An dem Standort wurde bereits 1890 von Christoph Heinen, einem Kalkbrenner aus Hastenrath (Eschweiler), ein Ringkalkofen errichtet. Dieser aus der Ziegelei bekannte Ofentyp wurde seit 1870 auch zum Kalkbrennen eingesetzt. Von der Größe des Unternehmens zeugt auch die Tatsache, dass das Betriebsgelände einen eigenen Bahnanschluss erhielt.
   
    1898 gründete Heinen zusammen mit dem Kaufmann Wilhelm Kalversiep die Walheimer Kalkwerke GmbH, die ein Jahr später in die Neue Walheimer Kalkwerke AG umgewandelt wurde. Unter deren Regie wurde neben dem Ringofen eine neue Doppelofenanlage mit Trichterschachtöfen für die Produktion von täglich 30 t Kalk errichtet. Bis 1905 erfolgte die Erweiterung der Kapazitäten um zwei Rundkammeröfen und eine weitere Doppelofenanlage. Abgesetzt wurde der Kalk als Branntkalk für das Baugewerbe sowie in der regionalen Stahl- und Chemie-Industrie.
    
    1921 wurde der Betrieb von der 1911 gegründeten Westdeutschen Kalkwerke AG übernommen, die ursprünglich aus einem Kalkwerk in Sötenich entstanden war. Im Laufe der 1920er Jahre erwarb das Unternehmen weitere Kalkwerke in der Aachener Region, unter anderem in Büsbach (Stolberg), Eilendorf und Niederforstbach (Aachen). Nach vorübergehender Stilllegung während der Weltwirtschaftskrise ging die Kalkproduktion 1934 auch in Walheim wieder in Betrieb. Nachdem in Sötenich 1936 die Zemenproduktion mit drei Zementöfen, zwei Schachtöfen, Mahlanlagen und Silos aufgenommen worden war, änderte sich der Firmenname in Westdeutsche Kalk- und Portlandzement-Werke AG. Die Betriebsstätte in Walheim stellte neben Düngekalk seit 1938 verstärkt Baukalk her, der unter anderem beim Bau des »Westwalls« Verwendung fand. Am Ende des Zweiten Weltkrieges wurden Teile der Anlage gesprengt, der schwer beschädigte Ringofen (Foto 5) wurde nach Kriegsende abgerissen.
    
    Seit 1947 nahm die Kalkproduktion in Walheim wieder einen Aufschwung.
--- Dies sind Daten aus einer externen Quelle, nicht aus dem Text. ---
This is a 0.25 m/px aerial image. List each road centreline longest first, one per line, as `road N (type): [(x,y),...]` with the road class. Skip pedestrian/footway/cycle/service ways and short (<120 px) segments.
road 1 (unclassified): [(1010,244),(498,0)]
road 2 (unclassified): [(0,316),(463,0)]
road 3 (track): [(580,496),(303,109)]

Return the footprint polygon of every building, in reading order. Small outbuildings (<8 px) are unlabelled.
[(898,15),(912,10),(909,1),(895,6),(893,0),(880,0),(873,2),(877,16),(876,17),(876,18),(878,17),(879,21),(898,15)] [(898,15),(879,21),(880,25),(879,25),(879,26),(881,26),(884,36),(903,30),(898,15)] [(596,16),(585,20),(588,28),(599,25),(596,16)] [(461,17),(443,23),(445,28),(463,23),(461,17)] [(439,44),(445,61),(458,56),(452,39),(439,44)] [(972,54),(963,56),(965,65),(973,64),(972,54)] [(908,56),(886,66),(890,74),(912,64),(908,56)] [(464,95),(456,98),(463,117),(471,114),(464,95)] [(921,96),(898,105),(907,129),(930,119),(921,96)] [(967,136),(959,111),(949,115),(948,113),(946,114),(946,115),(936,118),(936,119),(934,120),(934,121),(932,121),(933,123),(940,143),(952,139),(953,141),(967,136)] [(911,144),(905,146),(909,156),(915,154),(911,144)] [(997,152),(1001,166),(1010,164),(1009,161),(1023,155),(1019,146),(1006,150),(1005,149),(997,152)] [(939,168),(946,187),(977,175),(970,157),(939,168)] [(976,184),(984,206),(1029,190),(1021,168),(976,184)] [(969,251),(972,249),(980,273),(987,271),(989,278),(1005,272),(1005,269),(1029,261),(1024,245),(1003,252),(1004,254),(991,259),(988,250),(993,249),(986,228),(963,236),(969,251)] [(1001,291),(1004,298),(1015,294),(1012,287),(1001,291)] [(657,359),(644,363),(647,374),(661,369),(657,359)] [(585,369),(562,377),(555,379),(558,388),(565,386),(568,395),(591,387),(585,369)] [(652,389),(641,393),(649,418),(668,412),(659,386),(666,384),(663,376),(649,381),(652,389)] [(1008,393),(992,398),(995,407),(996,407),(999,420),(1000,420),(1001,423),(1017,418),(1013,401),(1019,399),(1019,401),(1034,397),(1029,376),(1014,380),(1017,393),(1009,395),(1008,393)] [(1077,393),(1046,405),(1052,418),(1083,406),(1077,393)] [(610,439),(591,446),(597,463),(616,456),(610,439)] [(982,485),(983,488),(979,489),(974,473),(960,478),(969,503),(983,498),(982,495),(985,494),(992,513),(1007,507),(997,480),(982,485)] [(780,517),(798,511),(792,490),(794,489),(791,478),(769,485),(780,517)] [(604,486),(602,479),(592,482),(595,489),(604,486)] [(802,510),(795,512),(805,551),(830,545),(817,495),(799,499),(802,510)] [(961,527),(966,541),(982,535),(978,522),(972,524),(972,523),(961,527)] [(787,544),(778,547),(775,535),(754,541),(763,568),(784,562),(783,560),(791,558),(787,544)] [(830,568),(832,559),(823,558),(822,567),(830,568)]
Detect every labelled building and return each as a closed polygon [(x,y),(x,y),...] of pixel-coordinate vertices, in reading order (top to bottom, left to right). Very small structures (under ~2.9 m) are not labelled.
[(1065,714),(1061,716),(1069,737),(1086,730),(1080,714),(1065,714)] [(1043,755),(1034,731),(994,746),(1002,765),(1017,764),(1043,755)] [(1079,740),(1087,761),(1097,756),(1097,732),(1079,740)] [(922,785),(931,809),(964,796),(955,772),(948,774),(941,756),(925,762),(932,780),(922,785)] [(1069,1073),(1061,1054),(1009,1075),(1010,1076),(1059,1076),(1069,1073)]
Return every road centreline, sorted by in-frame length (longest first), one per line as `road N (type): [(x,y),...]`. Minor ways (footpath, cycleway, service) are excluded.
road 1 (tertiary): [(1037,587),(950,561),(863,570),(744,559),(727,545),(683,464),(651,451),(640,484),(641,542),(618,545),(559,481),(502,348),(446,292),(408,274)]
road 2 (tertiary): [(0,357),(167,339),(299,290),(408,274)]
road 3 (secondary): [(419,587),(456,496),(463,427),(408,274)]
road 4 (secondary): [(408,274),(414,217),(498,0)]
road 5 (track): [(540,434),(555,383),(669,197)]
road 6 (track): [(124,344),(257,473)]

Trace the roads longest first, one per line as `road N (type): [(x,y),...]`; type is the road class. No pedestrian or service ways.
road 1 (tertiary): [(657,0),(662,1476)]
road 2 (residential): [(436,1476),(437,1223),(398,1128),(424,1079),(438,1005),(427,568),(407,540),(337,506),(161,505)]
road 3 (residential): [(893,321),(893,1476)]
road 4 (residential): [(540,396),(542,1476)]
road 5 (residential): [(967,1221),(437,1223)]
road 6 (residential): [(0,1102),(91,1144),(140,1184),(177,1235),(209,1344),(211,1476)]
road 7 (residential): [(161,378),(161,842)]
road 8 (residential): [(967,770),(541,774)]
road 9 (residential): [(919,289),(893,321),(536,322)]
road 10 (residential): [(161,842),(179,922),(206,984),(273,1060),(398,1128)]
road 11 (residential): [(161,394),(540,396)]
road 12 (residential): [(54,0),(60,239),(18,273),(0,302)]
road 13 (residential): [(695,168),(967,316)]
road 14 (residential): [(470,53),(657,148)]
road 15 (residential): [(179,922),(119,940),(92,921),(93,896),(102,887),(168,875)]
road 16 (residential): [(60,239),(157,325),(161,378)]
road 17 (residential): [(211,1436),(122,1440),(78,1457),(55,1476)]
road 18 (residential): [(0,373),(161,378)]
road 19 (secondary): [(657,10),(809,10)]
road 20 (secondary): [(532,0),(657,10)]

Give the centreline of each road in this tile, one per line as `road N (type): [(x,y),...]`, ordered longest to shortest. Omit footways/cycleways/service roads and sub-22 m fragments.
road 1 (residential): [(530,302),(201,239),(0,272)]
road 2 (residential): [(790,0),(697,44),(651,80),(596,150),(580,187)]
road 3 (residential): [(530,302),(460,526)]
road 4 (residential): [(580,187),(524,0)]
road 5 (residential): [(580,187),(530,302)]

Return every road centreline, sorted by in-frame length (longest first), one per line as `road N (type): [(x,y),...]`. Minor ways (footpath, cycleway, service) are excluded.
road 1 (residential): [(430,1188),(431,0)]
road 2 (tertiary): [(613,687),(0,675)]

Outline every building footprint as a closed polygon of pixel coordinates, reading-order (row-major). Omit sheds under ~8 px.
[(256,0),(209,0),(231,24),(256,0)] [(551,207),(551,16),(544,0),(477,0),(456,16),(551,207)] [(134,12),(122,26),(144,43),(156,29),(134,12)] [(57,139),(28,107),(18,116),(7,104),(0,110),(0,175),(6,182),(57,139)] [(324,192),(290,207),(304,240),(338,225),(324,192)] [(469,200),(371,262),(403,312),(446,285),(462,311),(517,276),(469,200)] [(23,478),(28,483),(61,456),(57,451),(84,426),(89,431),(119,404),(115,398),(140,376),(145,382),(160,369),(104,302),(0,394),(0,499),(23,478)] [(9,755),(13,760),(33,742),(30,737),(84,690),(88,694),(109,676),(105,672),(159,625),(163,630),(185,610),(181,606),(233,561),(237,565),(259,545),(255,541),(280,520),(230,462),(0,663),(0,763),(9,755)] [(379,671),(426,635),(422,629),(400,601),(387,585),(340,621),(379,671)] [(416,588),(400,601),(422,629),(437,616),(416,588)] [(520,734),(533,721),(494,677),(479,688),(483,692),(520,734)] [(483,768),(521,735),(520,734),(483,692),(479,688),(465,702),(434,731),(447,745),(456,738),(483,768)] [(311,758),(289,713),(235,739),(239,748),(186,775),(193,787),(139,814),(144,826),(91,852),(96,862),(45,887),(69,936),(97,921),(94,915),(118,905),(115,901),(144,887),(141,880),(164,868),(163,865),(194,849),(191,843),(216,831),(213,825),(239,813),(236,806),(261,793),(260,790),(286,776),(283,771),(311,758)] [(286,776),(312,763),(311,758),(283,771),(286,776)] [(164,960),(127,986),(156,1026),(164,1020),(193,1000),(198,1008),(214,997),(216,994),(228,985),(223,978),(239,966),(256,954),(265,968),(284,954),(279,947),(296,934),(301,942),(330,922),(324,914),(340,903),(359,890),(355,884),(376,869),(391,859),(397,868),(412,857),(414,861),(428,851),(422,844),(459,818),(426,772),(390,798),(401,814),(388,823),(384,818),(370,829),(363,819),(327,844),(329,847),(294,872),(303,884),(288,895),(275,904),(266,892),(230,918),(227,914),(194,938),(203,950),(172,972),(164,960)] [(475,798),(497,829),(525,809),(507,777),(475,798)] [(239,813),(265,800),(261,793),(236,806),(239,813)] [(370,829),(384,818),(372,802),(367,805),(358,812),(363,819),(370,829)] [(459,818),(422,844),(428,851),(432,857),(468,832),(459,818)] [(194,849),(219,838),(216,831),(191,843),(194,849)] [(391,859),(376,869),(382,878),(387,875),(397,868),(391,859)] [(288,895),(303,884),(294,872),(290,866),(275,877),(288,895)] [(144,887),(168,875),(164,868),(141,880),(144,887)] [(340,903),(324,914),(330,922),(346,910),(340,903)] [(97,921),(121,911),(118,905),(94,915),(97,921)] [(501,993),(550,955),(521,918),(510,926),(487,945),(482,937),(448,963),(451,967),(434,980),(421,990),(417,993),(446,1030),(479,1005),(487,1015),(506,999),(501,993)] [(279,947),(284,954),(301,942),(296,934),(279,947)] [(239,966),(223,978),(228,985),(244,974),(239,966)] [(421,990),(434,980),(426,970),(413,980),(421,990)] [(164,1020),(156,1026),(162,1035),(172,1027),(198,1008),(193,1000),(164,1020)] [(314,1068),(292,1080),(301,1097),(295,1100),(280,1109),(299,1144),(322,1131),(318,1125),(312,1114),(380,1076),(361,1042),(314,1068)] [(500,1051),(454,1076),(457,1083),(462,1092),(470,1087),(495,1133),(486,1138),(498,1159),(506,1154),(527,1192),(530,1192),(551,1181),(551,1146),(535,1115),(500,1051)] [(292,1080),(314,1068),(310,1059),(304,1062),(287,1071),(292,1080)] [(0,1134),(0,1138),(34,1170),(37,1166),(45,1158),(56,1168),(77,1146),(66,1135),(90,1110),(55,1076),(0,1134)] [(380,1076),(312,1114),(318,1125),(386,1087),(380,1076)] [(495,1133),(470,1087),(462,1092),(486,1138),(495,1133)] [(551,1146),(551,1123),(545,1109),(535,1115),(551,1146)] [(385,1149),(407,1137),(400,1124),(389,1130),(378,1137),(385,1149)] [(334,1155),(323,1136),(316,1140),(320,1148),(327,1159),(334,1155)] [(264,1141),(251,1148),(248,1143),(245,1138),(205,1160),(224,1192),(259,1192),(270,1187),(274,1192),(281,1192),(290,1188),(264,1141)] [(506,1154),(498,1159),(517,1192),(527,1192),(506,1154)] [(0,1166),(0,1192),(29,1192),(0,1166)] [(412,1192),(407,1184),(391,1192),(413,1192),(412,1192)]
Hauptabnehmer war die Firma Knapsack-Griesheim AG in Hürth-Knapsack. Der für sie bestimmte Kalk wurde in Großraumwagen mit 60 t Inhalt über die Bahnstrecke Stolberg - Walheim abtransportiert. An die heute noch erhaltene Doppelofenanlage aus Trichterschachtöfen von 1905 wurde 1956 noch ein weiterer Ofen dieses Typs angebaut. Bereits drei Jahre später, 1959, kam jedoch das Ende für die Branntkalkproduktion in Walheim. Bis 1964 wurde mit der vorhandenen Löscherei und der Kalkmühle noch Branntkalk aus dem Stolberger Zweigbetrieb zu Weißkalkhydrat und hochhydraulischem Kalk verarbeitet, bevor die endgültige Stilllegung des Walheimer Betriebs erfolgte. Bis auf die unter Denkmalschutz gestellte Großtrichterofenanlage wurde das gesamte Betriebsgelände zur Ansiedlung eines Lebensmittel-Supermarkt freigeräumt.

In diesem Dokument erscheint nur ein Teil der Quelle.